**Material provided**
======

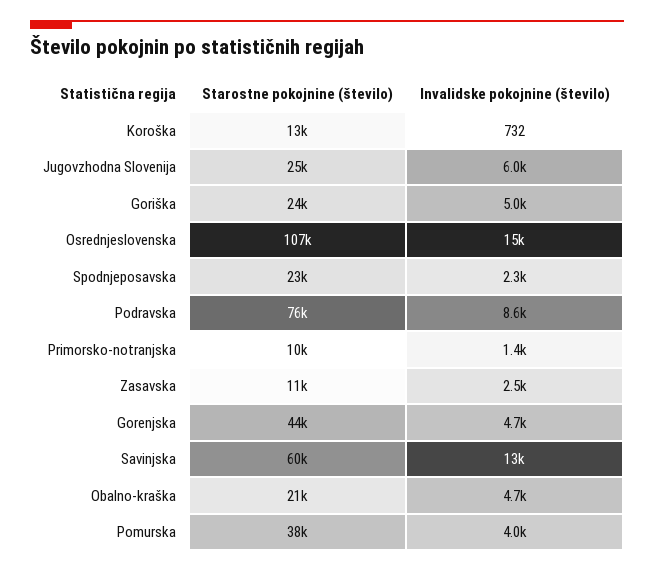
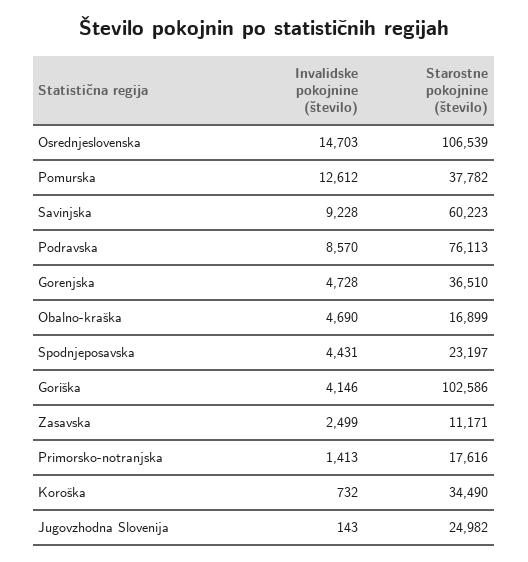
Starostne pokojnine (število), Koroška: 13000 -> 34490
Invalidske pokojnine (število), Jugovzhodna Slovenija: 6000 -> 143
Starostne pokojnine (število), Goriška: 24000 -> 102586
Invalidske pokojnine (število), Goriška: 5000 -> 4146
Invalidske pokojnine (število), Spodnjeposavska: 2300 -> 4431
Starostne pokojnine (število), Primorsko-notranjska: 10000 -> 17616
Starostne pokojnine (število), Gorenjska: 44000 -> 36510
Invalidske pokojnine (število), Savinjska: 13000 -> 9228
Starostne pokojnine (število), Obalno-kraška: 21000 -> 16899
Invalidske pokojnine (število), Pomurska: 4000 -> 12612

======

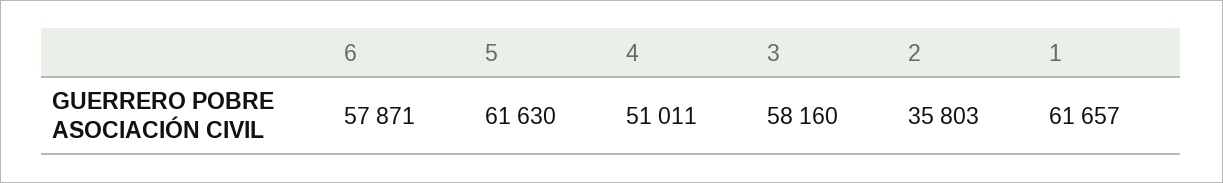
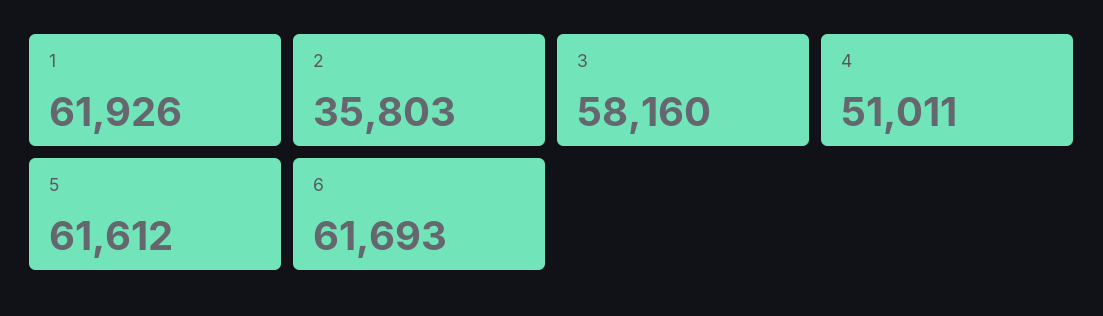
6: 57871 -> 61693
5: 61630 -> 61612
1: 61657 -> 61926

======

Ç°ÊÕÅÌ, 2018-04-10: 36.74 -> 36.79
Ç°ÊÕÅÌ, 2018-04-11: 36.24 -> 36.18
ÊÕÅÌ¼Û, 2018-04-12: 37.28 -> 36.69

======

Whatever else the listing above holds, retype exactly only the lines from the one containing "Starostne pokojnine (število), Goriška: 24000" to the one containing "Invalidske pokojnine (število), Pomurska: 4000", both ends kept.

Starostne pokojnine (število), Goriška: 24000 -> 102586
Invalidske pokojnine (število), Goriška: 5000 -> 4146
Invalidske pokojnine (število), Spodnjeposavska: 2300 -> 4431
Starostne pokojnine (število), Primorsko-notranjska: 10000 -> 17616
Starostne pokojnine (število), Gorenjska: 44000 -> 36510
Invalidske pokojnine (število), Savinjska: 13000 -> 9228
Starostne pokojnine (število), Obalno-kraška: 21000 -> 16899
Invalidske pokojnine (število), Pomurska: 4000 -> 12612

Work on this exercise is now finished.